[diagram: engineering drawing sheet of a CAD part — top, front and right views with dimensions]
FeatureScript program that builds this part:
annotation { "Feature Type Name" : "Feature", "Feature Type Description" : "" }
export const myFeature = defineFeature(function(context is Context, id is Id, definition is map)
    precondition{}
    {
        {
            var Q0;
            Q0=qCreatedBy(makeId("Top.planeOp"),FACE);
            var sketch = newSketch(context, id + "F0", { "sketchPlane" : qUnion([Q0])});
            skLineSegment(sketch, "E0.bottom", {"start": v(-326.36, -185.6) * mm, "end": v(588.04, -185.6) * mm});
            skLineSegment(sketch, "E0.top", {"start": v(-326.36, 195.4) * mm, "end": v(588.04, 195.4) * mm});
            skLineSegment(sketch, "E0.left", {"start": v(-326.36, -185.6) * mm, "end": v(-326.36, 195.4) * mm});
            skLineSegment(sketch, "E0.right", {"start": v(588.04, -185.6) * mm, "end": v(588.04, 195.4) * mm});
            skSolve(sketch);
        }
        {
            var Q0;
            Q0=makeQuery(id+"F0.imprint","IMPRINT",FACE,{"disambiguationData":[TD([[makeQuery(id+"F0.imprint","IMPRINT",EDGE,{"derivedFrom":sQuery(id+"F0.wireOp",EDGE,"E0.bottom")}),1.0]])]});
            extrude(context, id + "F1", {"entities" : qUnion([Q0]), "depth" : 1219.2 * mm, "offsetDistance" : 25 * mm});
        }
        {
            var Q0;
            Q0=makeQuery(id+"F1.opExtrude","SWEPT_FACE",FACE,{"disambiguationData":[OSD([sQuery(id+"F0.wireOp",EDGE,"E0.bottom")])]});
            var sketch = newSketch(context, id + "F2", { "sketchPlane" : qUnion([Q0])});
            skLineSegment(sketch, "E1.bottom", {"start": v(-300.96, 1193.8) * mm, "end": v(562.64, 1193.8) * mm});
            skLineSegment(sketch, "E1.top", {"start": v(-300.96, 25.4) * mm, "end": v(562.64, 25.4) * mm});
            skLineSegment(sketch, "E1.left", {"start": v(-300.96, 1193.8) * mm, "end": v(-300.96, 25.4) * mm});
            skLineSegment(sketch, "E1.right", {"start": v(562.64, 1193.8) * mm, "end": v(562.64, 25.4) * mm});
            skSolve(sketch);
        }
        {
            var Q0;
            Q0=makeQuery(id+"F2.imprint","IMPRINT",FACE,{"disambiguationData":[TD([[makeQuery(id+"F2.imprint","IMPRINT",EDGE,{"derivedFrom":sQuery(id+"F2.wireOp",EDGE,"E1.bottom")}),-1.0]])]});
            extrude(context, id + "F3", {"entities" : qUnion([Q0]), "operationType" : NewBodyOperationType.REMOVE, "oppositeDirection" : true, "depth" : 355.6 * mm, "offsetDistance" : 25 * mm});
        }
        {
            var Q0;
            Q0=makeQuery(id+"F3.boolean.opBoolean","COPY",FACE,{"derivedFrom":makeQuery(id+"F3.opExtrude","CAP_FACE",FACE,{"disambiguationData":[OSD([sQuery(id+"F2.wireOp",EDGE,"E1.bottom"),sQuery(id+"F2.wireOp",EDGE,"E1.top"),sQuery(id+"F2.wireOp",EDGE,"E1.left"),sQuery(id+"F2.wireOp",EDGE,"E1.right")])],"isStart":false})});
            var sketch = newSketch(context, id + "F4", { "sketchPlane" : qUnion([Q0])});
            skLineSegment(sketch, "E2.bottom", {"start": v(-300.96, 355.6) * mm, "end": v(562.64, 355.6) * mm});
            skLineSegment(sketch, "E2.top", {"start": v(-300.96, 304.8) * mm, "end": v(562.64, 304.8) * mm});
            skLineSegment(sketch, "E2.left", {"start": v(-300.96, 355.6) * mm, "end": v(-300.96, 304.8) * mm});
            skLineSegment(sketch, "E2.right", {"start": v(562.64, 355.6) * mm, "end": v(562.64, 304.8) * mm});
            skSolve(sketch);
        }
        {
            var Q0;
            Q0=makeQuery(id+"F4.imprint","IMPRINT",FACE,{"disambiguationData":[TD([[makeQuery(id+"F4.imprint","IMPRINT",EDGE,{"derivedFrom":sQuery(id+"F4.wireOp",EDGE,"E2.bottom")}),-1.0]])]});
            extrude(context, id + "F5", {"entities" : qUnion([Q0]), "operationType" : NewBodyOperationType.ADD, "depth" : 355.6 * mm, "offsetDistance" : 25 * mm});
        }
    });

* [WORK INSTRUCTIONS] Locate each line above that contains the string "opExtrude" and copy those lines out in full.

* [TASK RESULT]
            Q0=makeQuery(id+"F1.opExtrude","SWEPT_FACE",FACE,{"disambiguationData":[OSD([sQuery(id+"F0.wireOp",EDGE,"E0.bottom")])]});
            Q0=makeQuery(id+"F3.boolean.opBoolean","COPY",FACE,{"derivedFrom":makeQuery(id+"F3.opExtrude","CAP_FACE",FACE,{"disambiguationData":[OSD([sQuery(id+"F2.wireOp",EDGE,"E1.bottom"),sQuery(id+"F2.wireOp",EDGE,"E1.top"),sQuery(id+"F2.wireOp",EDGE,"E1.left"),sQuery(id+"F2.wireOp",EDGE,"E1.right")])],"isStart":false})});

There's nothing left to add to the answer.